Prompt - Write out every line from the start of the records through the line containing "in real love.", including both ends, exactly as they appear. Leave the pictures out of your answer.

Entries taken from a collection
****

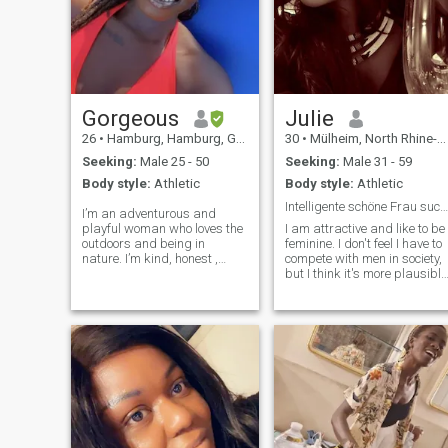
Gorgeous
Julie
26
•
Hamburg, Hamburg, Germany
30
•
Mülheim, North Rhine-Westphalia, Germany
Seeking:
Male 25 - 50
Seeking:
Male 31 - 59
Body style:
Athletic
Body style:
Athletic
Intelligente schöne Frau sucht die große Liebe
I’m an adventurous and
playful woman who loves the
I am attractive and like to be
outdoors and being in
feminine. I don't feel I have to
nature. I’m kind, honest ,
compete with men in society,
straightforward and
but I think it's more plausible
romantic. Planning to move to
if men and women
Germany and build a life
complement each other well.
there thus why i changed my
Maybe it's silly, but I believe
location. Currently learning
in real love.
German and need a partner
to practise with 😅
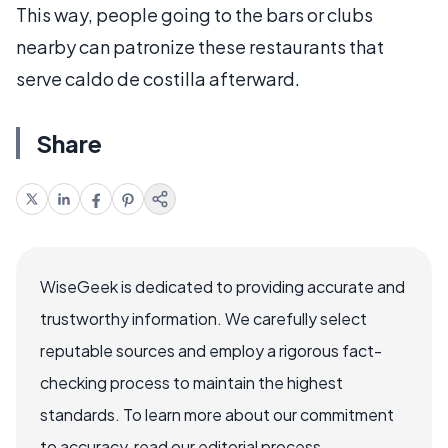
This way, people going to the bars or clubs
nearby can patronize these restaurants that
serve caldo de costilla afterward.
Share
WiseGeek is dedicated to providing accurate and
trustworthy information. We carefully select
reputable sources and employ a rigorous fact-
checking process to maintain the highest
standards. To learn more about our commitment
to accuracy, read our editorial process.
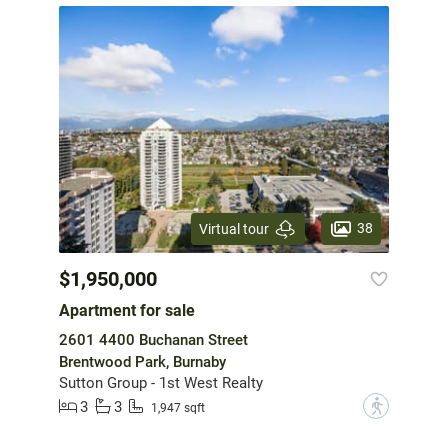
38
Virtual tour
$1,950,000
Apartment for sale
2601 4400 Buchanan Street
Brentwood Park, Burnaby
Sutton Group - 1st West Realty
3
3
?
1,947 sqft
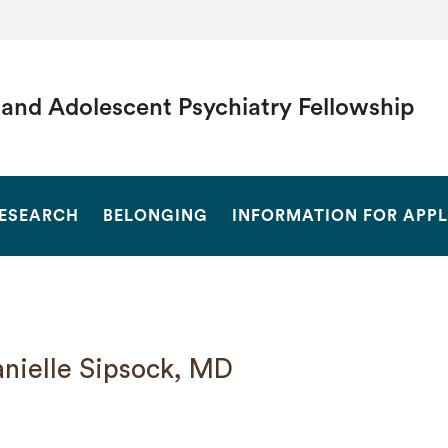
 and Adolescent Psychiatry Fellowship
SEARCH
ESEARCH
BELONGING
INFORMATION FOR APP
nielle Sipsock, MD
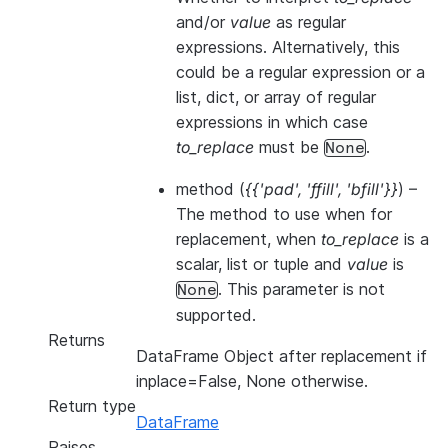
and/or
value
as regular
expressions. Alternatively, this
could be a regular expression or a
list, dict, or array of regular
expressions in which case
to_replace
must be
.
None
method
(
{{'pad'
,
'ffill'
,
'bfill'}}
) –
The method to use when for
replacement, when
to_replace
is a
scalar, list or tuple and
value
is
. This parameter is not
None
supported.
Returns
DataFrame Object after replacement if
inplace=False, None otherwise.
Return type
DataFrame
Raises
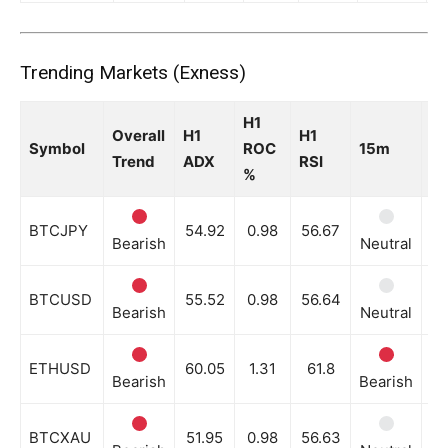
Trending Markets (Exness)
H1
Overall
H1
H1
Symbol
ROC
15m
3
Trend
ADX
RSI
%
BTCJPY
54.92
0.98
56.67
Bearish
Neutral
Be
BTCUSD
55.52
0.98
56.64
Bearish
Neutral
Be
ETHUSD
60.05
1.31
61.8
Bearish
Bearish
Be
BTCXAU
51.95
0.98
56.63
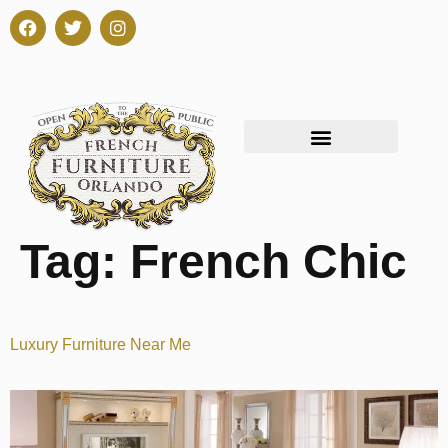
Tag:
French Chic
Luxury Furniture Near Me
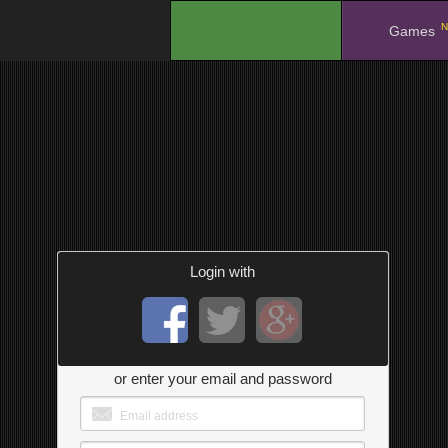
N
.
Games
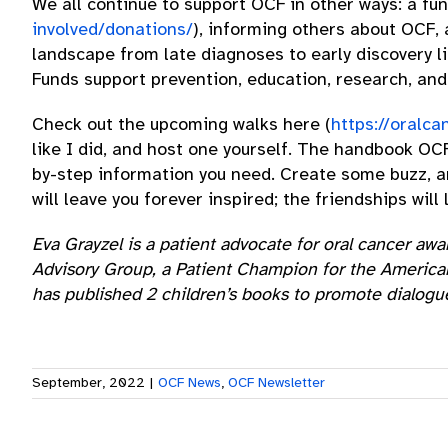
We all continue to support OCF in other ways: a fu
involved/donations/
), informing others about OCF,
landscape from late diagnoses to early discovery l
Funds support prevention, education, research, and 
Check out the upcoming walks here (
https://oralca
like I did, and host one yourself. The handbook OC
by-step information you need. Create some buzz, and
will leave you forever inspired; the friendships wil
Eva Grayzel is a patient advocate for oral cancer a
Advisory Group, a Patient Champion for the American
has published 2 children’s books to promote dialogu
September, 2022
|
OCF News
,
OCF Newsletter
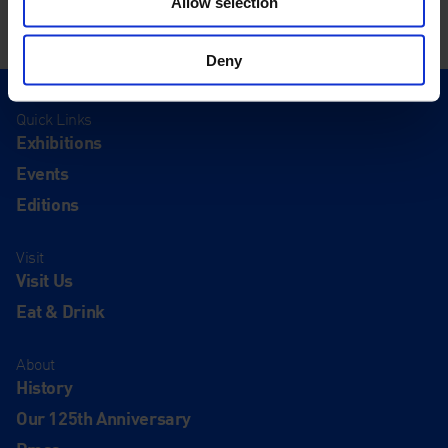
Allow selection
Deny
Quick Links
Exhibitions
Events
Editions
Visit
Visit Us
Eat & Drink
About
History
Our 125th Anniversary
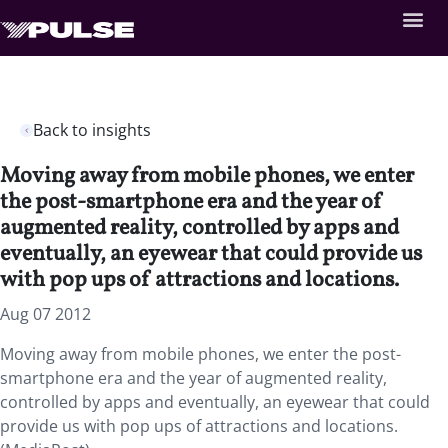
Back to insights
Moving away from mobile phones, we enter
the post-smartphone era and the year of
augmented reality, controlled by apps and
eventually, an eyewear that could provide us
with pop ups of attractions and locations.
Aug 07 2012
Moving away from mobile phones, we enter the post-
smartphone era and the year of augmented reality,
controlled by apps and eventually, an eyewear that could
provide us with pop ups of attractions and locations.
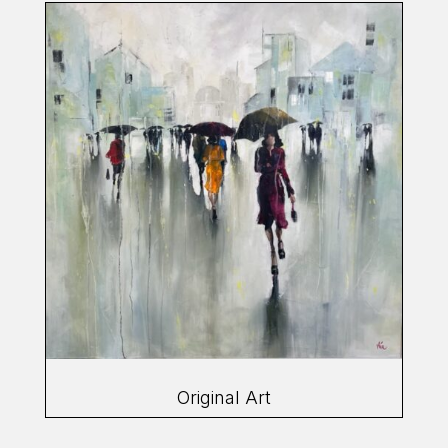
Original Art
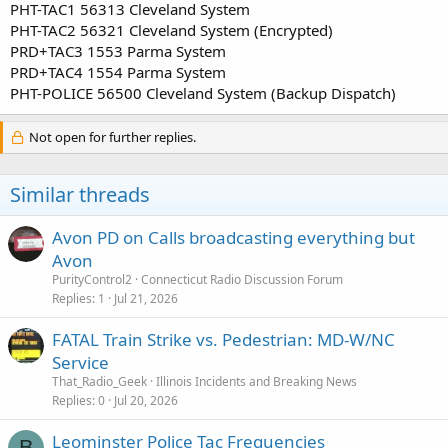
PHT-TAC1 56313 Cleveland System
PHT-TAC2 56321 Cleveland System (Encrypted)
PRD+TAC3 1553 Parma System
PRD+TAC4 1554 Parma System
PHT-POLICE 56500 Cleveland System (Backup Dispatch)
Not open for further replies.
Similar threads
Avon PD on Calls broadcasting everything but
Avon
PurityControl2
Connecticut Radio Discussion Forum
Replies
1
Jul 21, 2026
FATAL Train Strike vs. Pedestrian: MD-W/NC
Service
That_Radio_Geek
Illinois Incidents and Breaking News
Replies
0
Jul 20, 2026
Leominster Police Tac Frequencies
B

****

The completed task -
Gorgeous
Julie
26
•
Hamburg, Hamburg, Germany
30
•
Mülheim, North Rhine-Westphalia, Germany
Seeking:
Male 25 - 50
Seeking:
Male 31 - 59
Body style:
Athletic
Body style:
Athletic
Intelligente schöne Frau sucht die große Liebe
I’m an adventurous and
playful woman who loves the
I am attractive and like to be
outdoors and being in
feminine. I don't feel I have to
nature. I’m kind, honest ,
compete with men in society,
straightforward and
but I think it's more plausible
romantic. Planning to move to
if men and women
Germany and build a life
complement each other well.
there thus why i changed my
Maybe it's silly, but I believe
location. Currently learning
in real love.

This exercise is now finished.